A few practical tips that affect how productive your post-nursing pump sessions are:

  • Use a double electric pump. Pumping both breasts simultaneously cuts the time roughly in half compared to single pumping, bringing a session down to about 15 minutes instead of 30 or more.
  • Check your flange size. A flange that’s too large or too small reduces suction efficiency and can make pumping take longer while yielding less milk.
  • Start with letdown mode. Most pumps have a faster, lighter cycle designed to trigger milk release before switching to a slower, deeper expression cycle. Let the pump do its thing in letdown mode for the first one to two minutes.
  • Massage during pumping. Gently compress and massage the breast tissue while the pump is running, working from the outer edges toward the nipple.

When to Pump One Breast vs. Both

If your baby nursed on only one side, pump the other breast for 15 minutes to keep production balanced and collect what would have been that feeding. For the breast your baby just nursed on, 5 to 10 minutes of additional pumping is usually enough to catch residual milk and signal continued demand.

If your baby nursed on both sides, pump both for 10 to 15 minutes. You’ll likely get less volume than you would from a breast that wasn’t just nursed, and that’s expected. The point isn’t to extract a full feeding’s worth of milk. It’s to tell your body to keep making more.

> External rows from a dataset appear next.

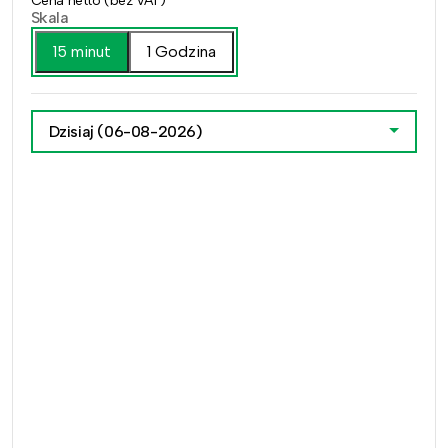
Cena netto (bez VAT)
Skala
15 minut
1 Godzina
Dzisiaj
(06-08-2026)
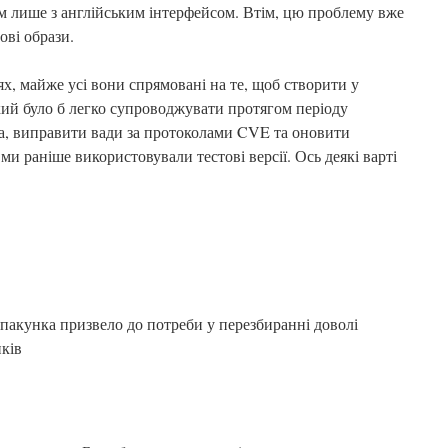
 лише з англійським інтерфейсом. Втім, цю проблему вже
ові образи.
х, майже усі вони спрямовані на те, щоб створити у
кий було б легко супроводжувати протягом періоду
а, виправити вади за протоколами CVE та оновити
 ми раніше використовували тестові версії. Ось деякі варті
 пакунка призвело до потреби у перезбиранні доволі
ків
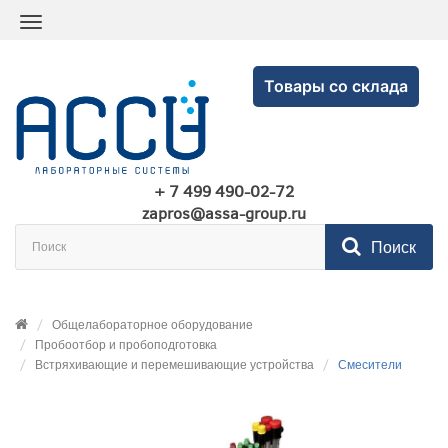
Товары со склада
+ 7 499 490-02-72
zapros@assa-group.ru
Поиск
Общелабораторное оборудование
Пробоотбор и пробоподготовка
Встряхивающие и перемешивающие устройства
Смесители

Signs You’re Pumping Long Enough

The simplest indicator is that milk flow has stopped or slowed to occasional drops, and you’ve continued for another minute or two after that point. If you’re routinely finishing a 15-minute pump session with milk still flowing, extend to 20 minutes. If milk stops flowing at the 5-minute mark every time, you can keep the pump on for another 5 to 10 minutes for hormonal stimulation, but there’s no benefit to sitting there for 30 minutes with nothing happening.

Soreness is a sign something is off, not a sign you’re doing a thorough job. If pumping hurts, check your flange fit and suction level before adjusting your duration. Comfortable, well-fitted pumping for 12 to 15 minutes will always outperform painful pumping for 25.